Dataset items:

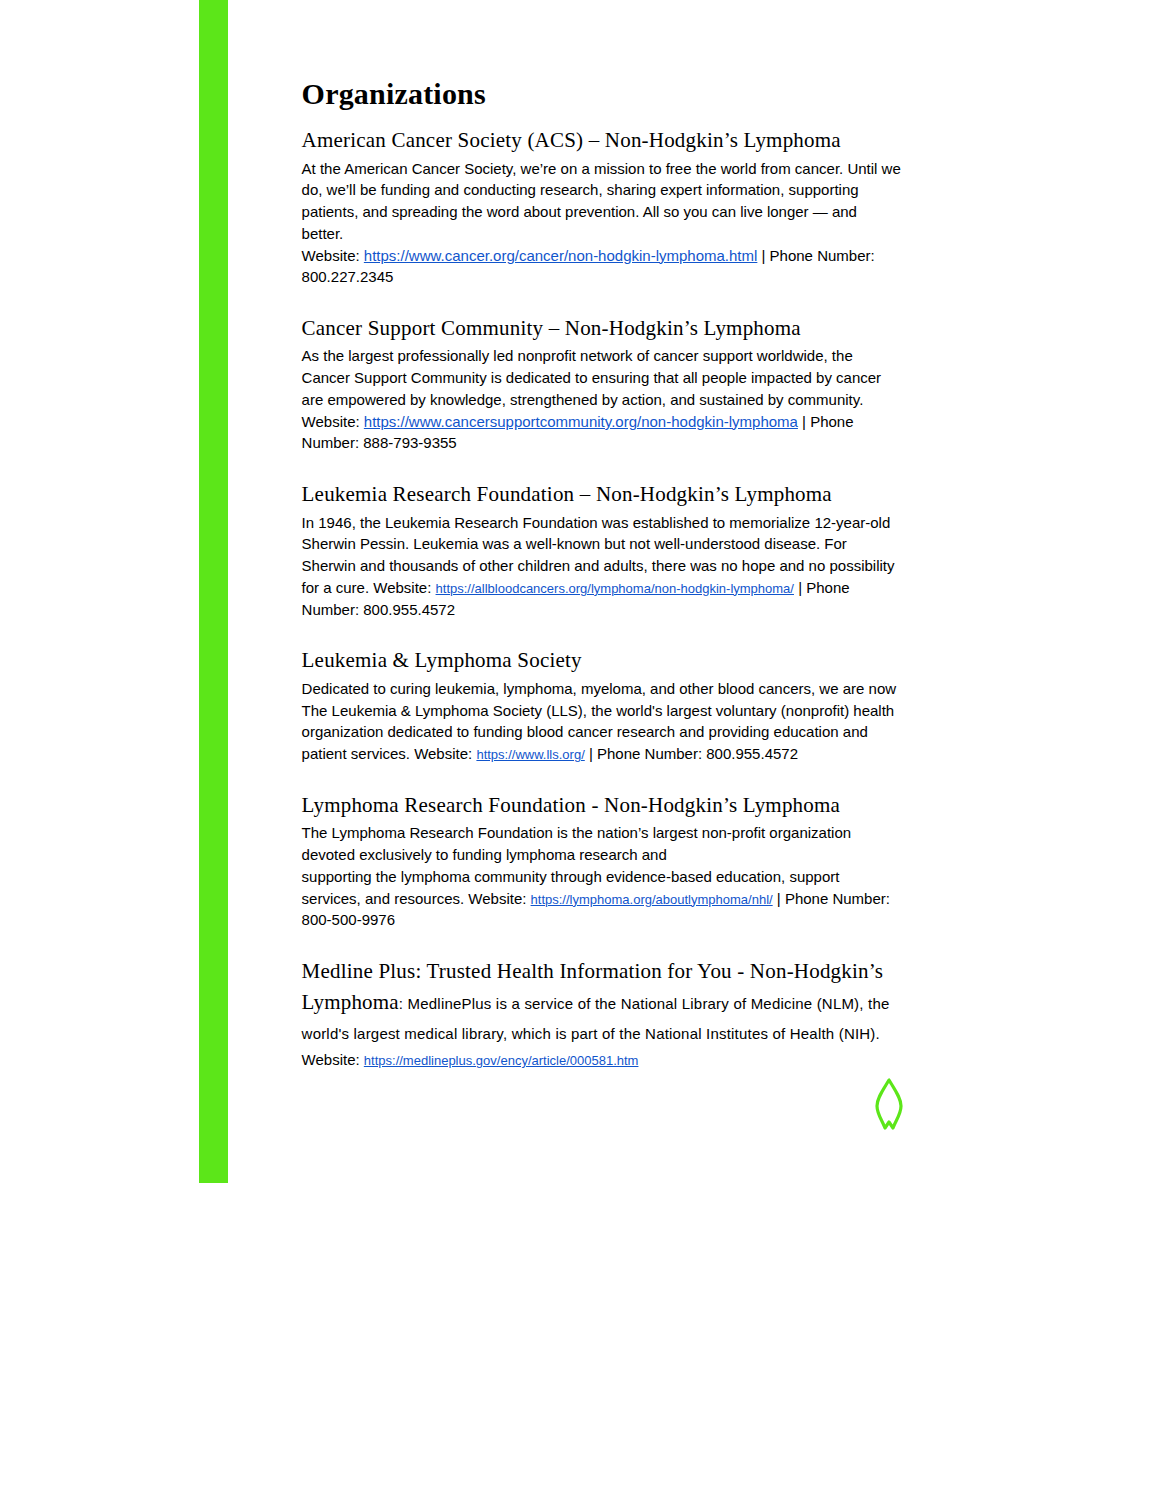Organizations
American Cancer Society (ACS) – Non-Hodgkin’s Lymphoma
At the American Cancer Society, we’re on a mission to free the world from cancer. Until we do, we’ll be funding and conducting research, sharing expert information, supporting patients, and spreading the word about prevention. All so you can live longer — and better.
Website: https://www.cancer.org/cancer/non-hodgkin-lymphoma.html | Phone Number: 800.227.2345
Cancer Support Community – Non-Hodgkin’s Lymphoma
As the largest professionally led nonprofit network of cancer support worldwide, the Cancer Support Community is dedicated to ensuring that all people impacted by cancer are empowered by knowledge, strengthened by action, and sustained by community.
Website: https://www.cancersupportcommunity.org/non-hodgkin-lymphoma | Phone Number: 888-793-9355
Leukemia Research Foundation – Non-Hodgkin’s Lymphoma
In 1946, the Leukemia Research Foundation was established to memorialize 12-year-old Sherwin Pessin. Leukemia was a well-known but not well-understood disease. For Sherwin and thousands of other children and adults, there was no hope and no possibility for a cure. Website: https://allbloodcancers.org/lymphoma/non-hodgkin-lymphoma/ | Phone Number: 800.955.4572
Leukemia & Lymphoma Society
Dedicated to curing leukemia, lymphoma, myeloma, and other blood cancers, we are now The Leukemia & Lymphoma Society (LLS), the world's largest voluntary (nonprofit) health organization dedicated to funding blood cancer research and providing education and patient services. Website: https://www.lls.org/ | Phone Number: 800.955.4572
Lymphoma Research Foundation - Non-Hodgkin’s Lymphoma
The Lymphoma Research Foundation is the nation’s largest non-profit organization devoted exclusively to funding lymphoma research and
supporting the lymphoma community through evidence-based education, support services, and resources. Website: https://lymphoma.org/aboutlymphoma/nhl/ | Phone Number: 800-500-9976
Medline Plus: Trusted Health Information for You - Non-Hodgkin’s Lymphoma: MedlinePlus is a service of the National Library of Medicine (NLM), the world's largest medical library, which is part of the National Institutes of Health (NIH).
Website: https://medlineplus.gov/ency/article/000581.htm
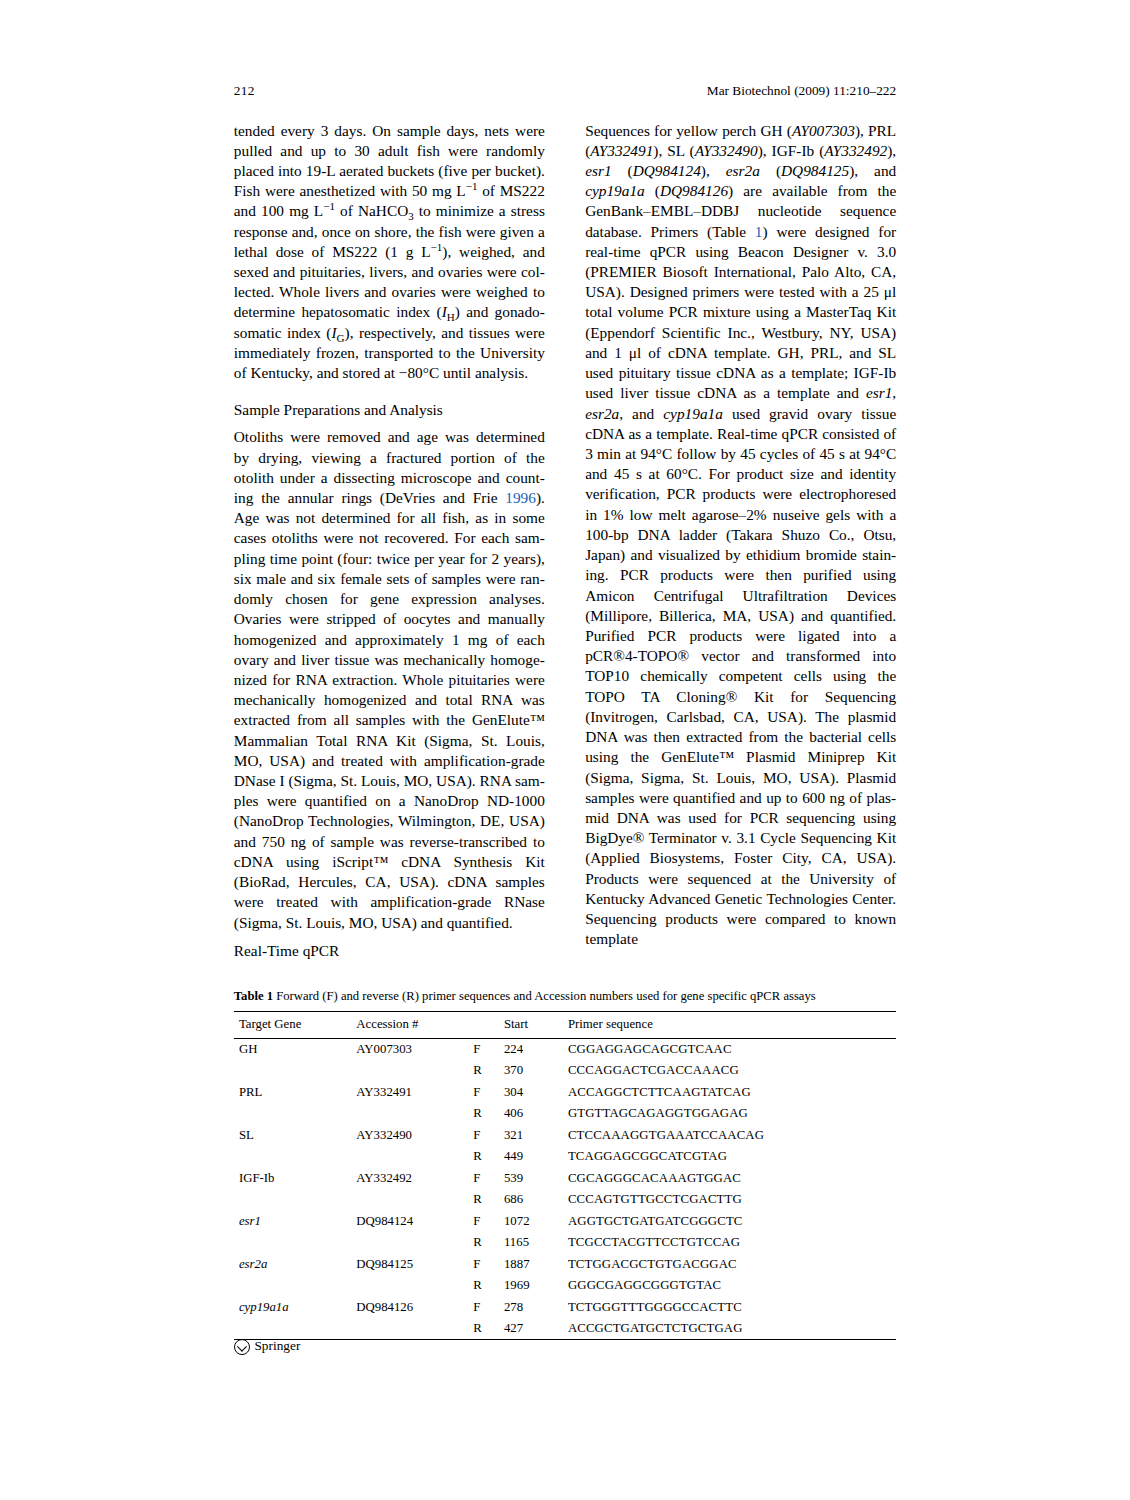212 Mar Biotechnol (2009) 11:210–222
tended every 3 days. On sample days, nets were pulled and up to 30 adult fish were randomly placed into 19-L aerated buckets (five per bucket). Fish were anesthetized with 50 mg L−1 of MS222 and 100 mg L−1 of NaHCO3 to minimize a stress response and, once on shore, the fish were given a lethal dose of MS222 (1 g L−1), weighed, and sexed and pituitaries, livers, and ovaries were collected. Whole livers and ovaries were weighed to determine hepatosomatic index (IH) and gonadosomatic index (IG), respectively, and tissues were immediately frozen, transported to the University of Kentucky, and stored at −80°C until analysis.
Sample Preparations and Analysis
Otoliths were removed and age was determined by drying, viewing a fractured portion of the otolith under a dissecting microscope and counting the annular rings (DeVries and Frie 1996). Age was not determined for all fish, as in some cases otoliths were not recovered. For each sampling time point (four: twice per year for 2 years), six male and six female sets of samples were randomly chosen for gene expression analyses. Ovaries were stripped of oocytes and manually homogenized and approximately 1 mg of each ovary and liver tissue was mechanically homogenized for RNA extraction. Whole pituitaries were mechanically homogenized and total RNA was extracted from all samples with the GenElute™ Mammalian Total RNA Kit (Sigma, St. Louis, MO, USA) and treated with amplification-grade DNase I (Sigma, St. Louis, MO, USA). RNA samples were quantified on a NanoDrop ND-1000 (NanoDrop Technologies, Wilmington, DE, USA) and 750 ng of sample was reverse-transcribed to cDNA using iScript™ cDNA Synthesis Kit (BioRad, Hercules, CA, USA). cDNA samples were treated with amplification-grade RNase (Sigma, St. Louis, MO, USA) and quantified.
Real-Time qPCR
Sequences for yellow perch GH (AY007303), PRL (AY332491), SL (AY332490), IGF-Ib (AY332492), esr1 (DQ984124), esr2a (DQ984125), and cyp19a1a (DQ984126) are available from the GenBank–EMBL–DDBJ nucleotide sequence database. Primers (Table 1) were designed for real-time qPCR using Beacon Designer v. 3.0 (PREMIER Biosoft International, Palo Alto, CA, USA). Designed primers were tested with a 25 μl total volume PCR mixture using a MasterTaq Kit (Eppendorf Scientific Inc., Westbury, NY, USA) and 1 μl of cDNA template. GH, PRL, and SL used pituitary tissue cDNA as a template; IGF-Ib used liver tissue cDNA as a template and esr1, esr2a, and cyp19a1a used gravid ovary tissue cDNA as a template. Real-time qPCR consisted of 3 min at 94°C follow by 45 cycles of 45 s at 94°C and 45 s at 60°C. For product size and identity verification, PCR products were electrophoresed in 1% low melt agarose–2% nuseive gels with a 100-bp DNA ladder (Takara Shuzo Co., Otsu, Japan) and visualized by ethidium bromide staining. PCR products were then purified using Amicon Centrifugal Ultrafiltration Devices (Millipore, Billerica, MA, USA) and quantified. Purified PCR products were ligated into a pCR®4-TOPO® vector and transformed into TOP10 chemically competent cells using the TOPO TA Cloning® Kit for Sequencing (Invitrogen, Carlsbad, CA, USA). The plasmid DNA was then extracted from the bacterial cells using the GenElute™ Plasmid Miniprep Kit (Sigma, Sigma, St. Louis, MO, USA). Plasmid samples were quantified and up to 600 ng of plasmid DNA was used for PCR sequencing using BigDye® Terminator v. 3.1 Cycle Sequencing Kit (Applied Biosystems, Foster City, CA, USA). Products were sequenced at the University of Kentucky Advanced Genetic Technologies Center. Sequencing products were compared to known template
Table 1 Forward (F) and reverse (R) primer sequences and Accession numbers used for gene specific qPCR assays
| Target Gene | Accession # | | Start | Primer sequence |
| --- | --- | --- | --- | --- |
| GH | AY007303 | F | 224 | CGGAGGAGCAGCGTCAAC |
| | | R | 370 | CCCAGGACTCGACCAAACG |
| PRL | AY332491 | F | 304 | ACCAGGCTCTTCAAGTATCAG |
| | | R | 406 | GTGTTAGCAGAGGTGGAGAG |
| SL | AY332490 | F | 321 | CTCCAAAGGTGAAATCCAACAG |
| | | R | 449 | TCAGGAGCGGCATCGTAG |
| IGF-Ib | AY332492 | F | 539 | CGCAGGGCACAAAGTGGAC |
| | | R | 686 | CCCAGTGTTGCCTCGACTTG |
| esr1 | DQ984124 | F | 1072 | AGGTGCTGATGATCGGGCTC |
| | | R | 1165 | TCGCCTACGTTCCTGTCCAG |
| esr2a | DQ984125 | F | 1887 | TCTGGACGCTGTGACGGAC |
| | | R | 1969 | GGGCGAGGCGGGTGTAC |
| cyp19a1a | DQ984126 | F | 278 | TCTGGGTTTGGGGCCACTTC |
| | | R | 427 | ACCGCTGATGCTCTGCTGAG |
Springer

_TASK GOAL_.
Report only the number of lines in the data above that contain "Leukemia".

_RESPONSE BOX_.
4